Hinsichtlich des Abflussverhaltens bei erwartbar häufiger werdenden Starkregenereignissen befürchtet der NABU schwerwiegende Folgen des Kahlschlags und der massiven Geländeverdichtung: Aufgrund der Maßnahmen kann der Boden des steilen Hangs künftig sehr viel weniger Wasser aufnehmen. So steigt die Hochwassergefahr in den unterhalb liegenden Bächen Stettbach, Bach von Wallhausen und dem namenlosen Bach GWZ 2396282922. Das Wasser wird Richtung Wallhausen und weiter ins Stettbacher Tal hinunter nach Jugenheim geleitet.

Gemäss dem öffentlichen WRRL-Viewer handelt es sich bei dem kahl geschlagenen Fichtengebiet um das Flurstück 129 der Flur 12 des Gemeindewaldes Seeheim-Jugenheim im Ortsteil Ober-Beerbach.

Der Höhenunterschied auf dem betroffenen Flurstück beträgt zwischen östlichem oberem und westlichem unteren Rand etwa 32 Meter (siehe Screenshots von topographicmap.com), was einem Gefälle von etwa 79% entspricht.

Durch den Kahlschlag kommt es zu einer Überhitzung und Verarmung des Bodens und er kann wesentlich weniger Wasser aufnehmen. Sechs stark verdichtete Rückegassen verlaufen auf dem freigelegten Steilhang im Abstand von 12 bis 20 Metern bergabwärts. Die Rückegassen bilden Geländemulden, die unmittelbar auf das Tal zulaufen und durch die starke Bodenverdichtung im Falle eines Starkregens zu Schussrinnen werden.

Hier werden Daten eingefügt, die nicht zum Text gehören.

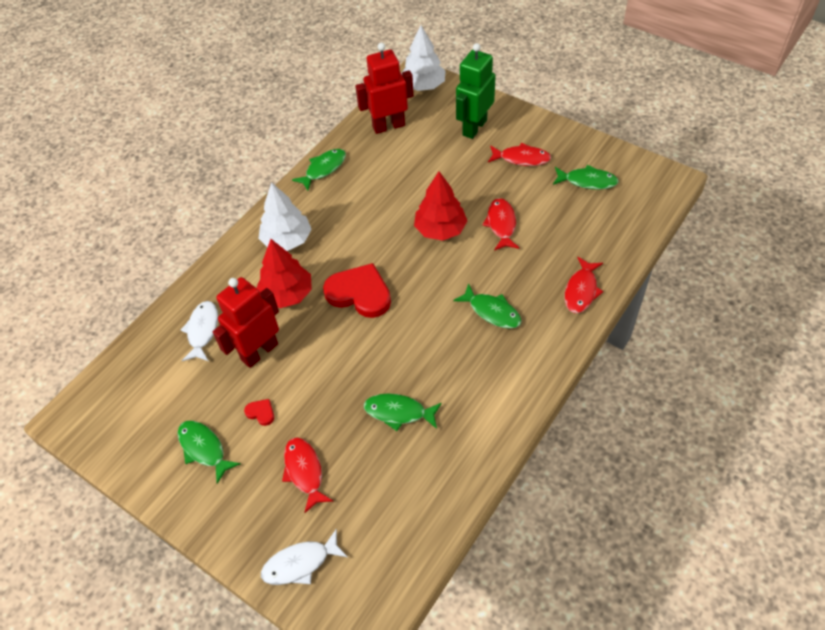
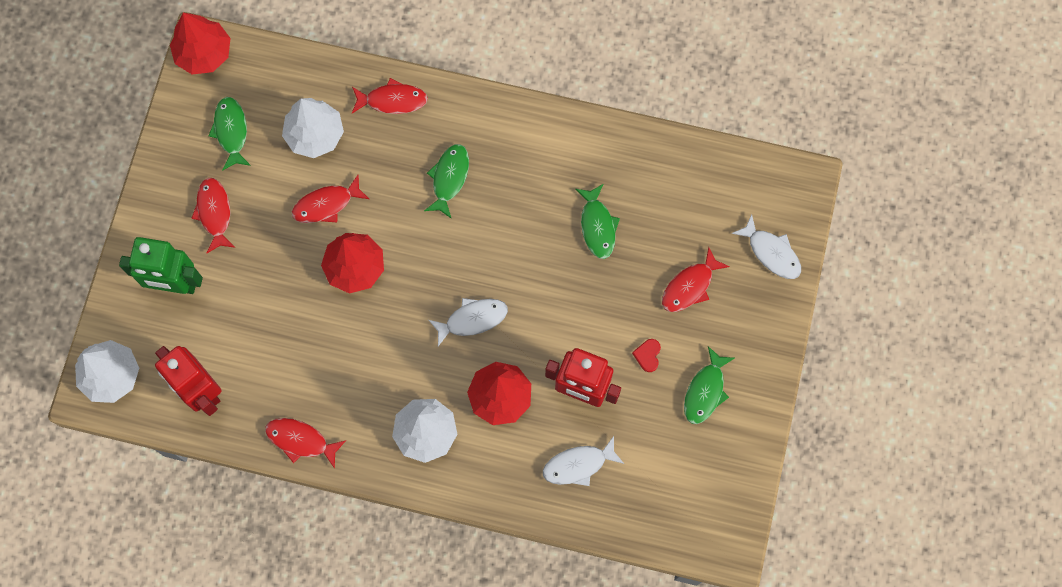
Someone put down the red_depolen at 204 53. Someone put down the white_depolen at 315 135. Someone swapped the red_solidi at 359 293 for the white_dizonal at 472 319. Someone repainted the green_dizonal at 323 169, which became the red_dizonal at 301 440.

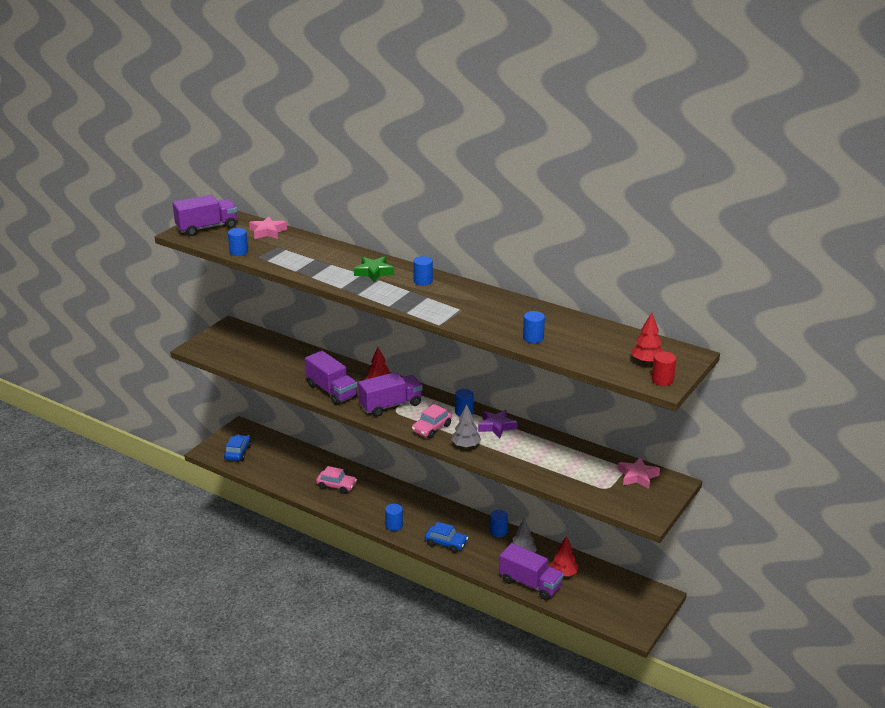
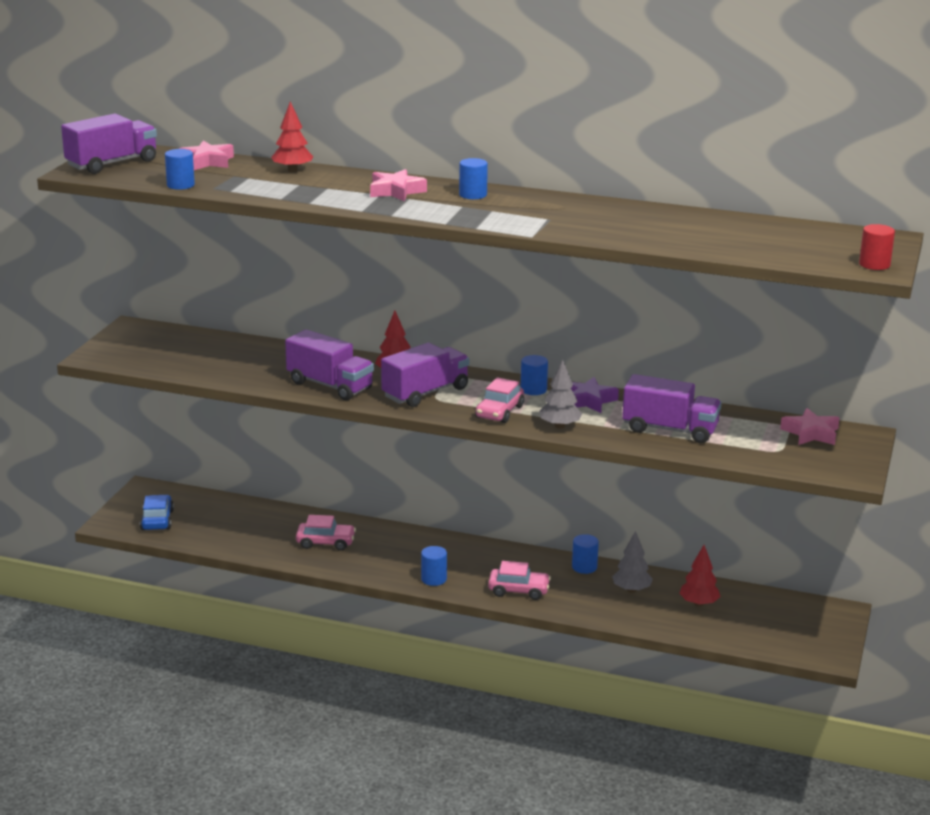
Someone took away the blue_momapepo at 533 338. Someone carried the purple_zopolobul from 530 584 to 670 430. Someone carried the red_depolen from 646 361 to 292 170. Someone repainted the green_gekitun at 374 272, which became the pink_gekitun at 396 191. Someone repainted the blue_sidulerok at 446 543, which became the pink_sidulerok at 518 590.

Diese Risikosituation sollte dringend abgemildert werden, etwa durch Bodenmulden.

https://de-de.topographic-map.com/map-2bvkl/Seeheim-Jugenheim/?zoom=15&center=49.75371%2C8.68356&popup=49.75738%2C8.68045

Gewässerschutz

Wenn aus diesen Steilstrecken Bodenmaterial abgetragen wird, so gelangt dieses Material in die oben bereits genannten drei Bäche. Dies führt zu einer Verstopfung des Gewässerbodens und zerstört Laich- und Wuchshabitate. Dies ist nach Wasserrecht nicht zulässig.

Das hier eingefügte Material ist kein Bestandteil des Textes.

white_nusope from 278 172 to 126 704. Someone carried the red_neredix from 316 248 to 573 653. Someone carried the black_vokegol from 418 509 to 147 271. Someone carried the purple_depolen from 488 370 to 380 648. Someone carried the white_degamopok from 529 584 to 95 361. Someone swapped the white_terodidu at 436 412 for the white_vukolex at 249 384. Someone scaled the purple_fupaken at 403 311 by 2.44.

Bereits nach ersten moderaten Redenfällen in der vergangenen Woche deuten sich die Folgen an: Es bildet sich Matsch, der mit kommendem Niederschlag immer weiter talwärts gespült wird.

Zustand des Bodens am Hang nach dem Unwetter am 13.03.2023.

Auswirkungen auf Trinkwasserschutzgebiete

NaturschützerInnen befürchten zudem Auswirkungen durch den Eintrag von Feinsediment im Hochwasser- oder Starkregenfall auf das Wasserschutzgebiet „Fuchssche Quellen“. Die Sorge gilt insbesondere den Auswirkungen der aus dem gesamten Steilhang ausgewaschenen Nitratanteile (LAWA-Papier unter anderem zu Nitratauswaschungen aus Wald: https://www.nw-fva.de/fileadmin/nwfva/publikationen/pdf/beisecker_2012_diffuse_stoffaustrage.pdf). Oberhalb findet sich eine zur Tierhaltung genutzte landwirtschaftliche Fläche. Wo bisher der Wald dafür sorgte, dass die durch Beweidung entstandenen Nitratanteile nicht bergabwärts gelangen konnten, besteht bei Starkregenereignissen die Gefahr, dass sie jetzt ungehindert in die unterhalb liegenden Trinkwassergebiete gelangen. Erhöhte Nitratwerte können Auswirkungen auf die Gesundheit von Erwachsenen und insbesondere auf die von Säuglingen haben.

Insgesamt sind also erhebliche Auswirkungen des Kahlschlags zu befürchten beziehungsweise haben schon eingesetzt. Wie in der Folge mit dem Hochwasserrisiko, dem Gewässerschutz und wahrscheinlichen Folgen für Trinkwasserschutzgebiete umgegangen wird, ist bislang offen. Der NABU hat dazu eine Anfrage ans Regierungspräsidium Darmstadt Dezernat IV gestellt, das für diese Angelegenheiten zuständig ist. Sobald eine Antwort vorliegt, werden wir weiter berichten.  

  Eine Antwort to “Kahlschlag in Seeheim-Jugenheim: Auswirkungen auf Hochwasserrisiko, Gewässerschutz und Trinkwasserschutzgebiete”

  1.  

    Danke NABU, dass ihr diese Fehlentscheidungen in der Waldwirtschaft immer wieder aufdeckt und den langfristigen Schaden so nachvollziehbar erläutert. Es ist nicht zum Aushalten, wie wenig die Folgeschäden berücksichtigt werden.